For a refresher/overview of The Marriage of Figaro, look at our Seattle Opera Spotlight.Hello, everyone! So I’m going to be quite busy for about three or four weeks over Christmas, directing The Marriage of Figaro and continuing as General Director of Seattle Opera. But this isn’t the first time I’ve done that; I did it with The Marriage of Figaro in New Zealand when we first did this production in 2010. It’s not something I’m going to replicate in the future. We in the administration get a bit detached from what we’re creating, and so it’s quite salutory, being General Director, to be on the rehearsal floor once again, just to as it were recharge my batteries and to remind us that the art we create is our raison d’être.
How did they like this production of The Marriage of Figaro at its premiere?
I’m glad to say this production went down exceedingly well in New Zealand. I think what people responded to its freshness. What struck a lot of people was how clearly they could follow the narrative. And that pleased me, because that was actually what we set out to do. This is an opera about plotting, and it has the world’s most complex plot. It’s a plot with three distinct strands which all interweave: that of Figaro and his marriage; the threat of Marcellina; and also the Cherubino plotline as well. We had to come up with a scenic and dramatic scheme that would enable those levels of plot to be introduced very clearly. It was important the audience have an entry point at each level of the story-telling.

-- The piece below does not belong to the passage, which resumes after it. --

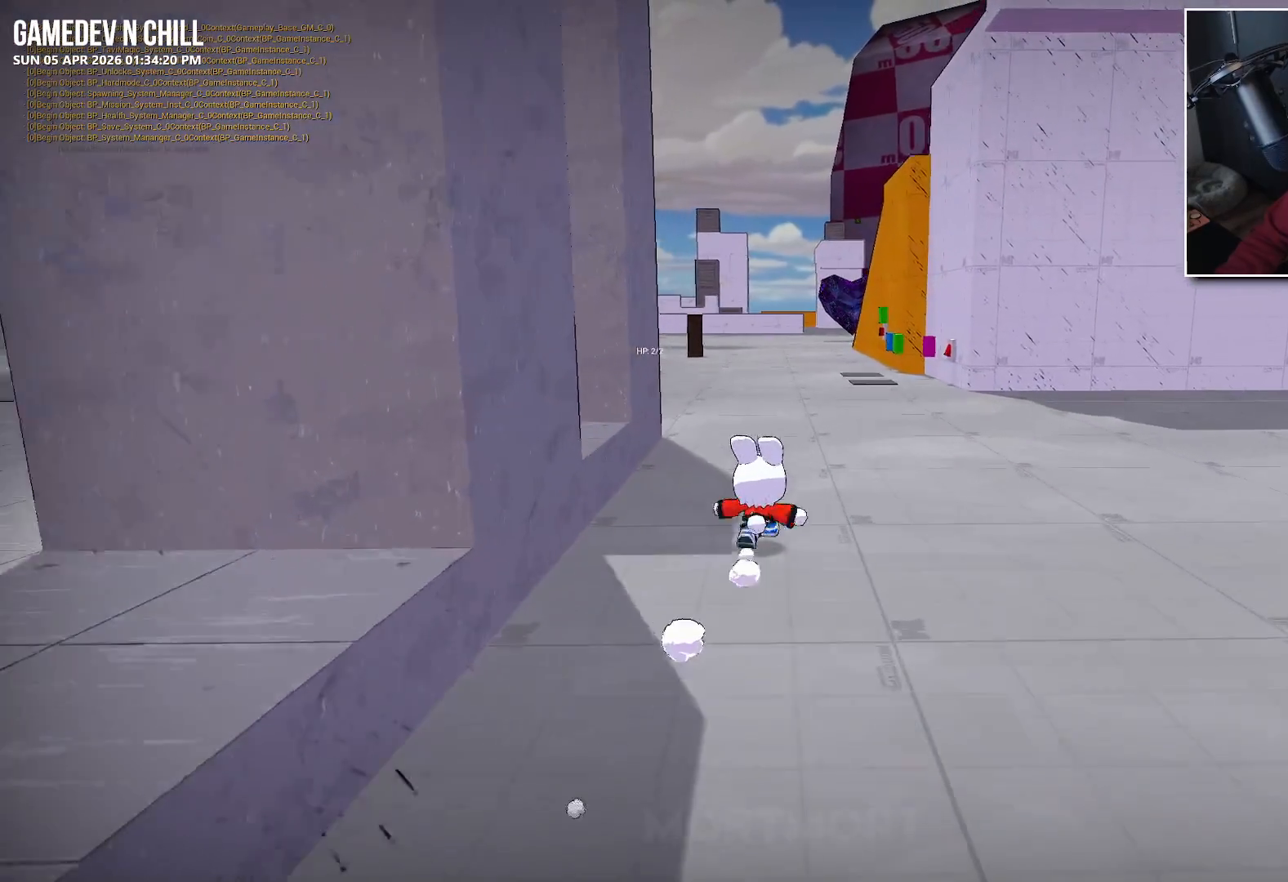
{"buttons": [], "left_stick": "up", "right_stick": "center", "events": []}
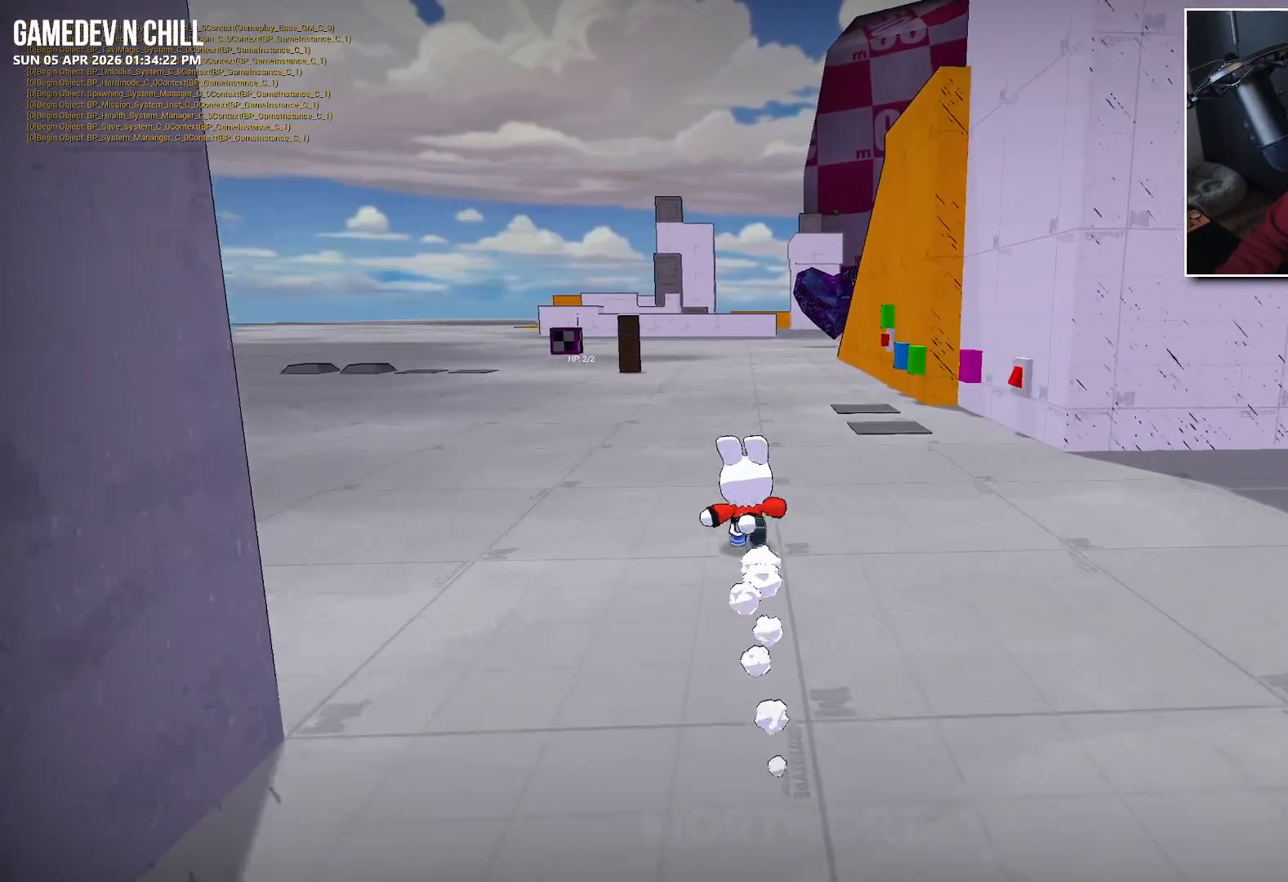
{"buttons": [], "left_stick": "up", "right_stick": "center", "events": []}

I said to my team, “Why does Marcellina, who has brought Dr. Bartolo into the castle—her ace, as it were, to help fulfill her plotline—why has she brought her secret-weapon into the one space where she’s quite likely to find Figaro?” It makes no logical sense at all. When Barbarina is searching for the pin, if she’s instructed to take a pin to Susanna, who’s a housemaid, why would she go outside with the pin? She’d go straight to Susanna. So we evolved a scenic scheme which allows us to move around the castle.
What’s The Marriage of Figaro about?
It’s an opera about forgiveness; it’s an opera about the longing for the union which marriage brings; it’s an opera where the plotting element, which is so crucial to it, is sort of human behavior at its most devious. All this very complex, multi-layered plot takes place from sunrise to sundown. The palace itself becomes a miniature version of an entire society. It’s a fascinating snapshot, of the interaction of power and those on whom power is wielded; of people’s desires, people’s longings, people’s aspirations, and above all what is good and responsible behavior.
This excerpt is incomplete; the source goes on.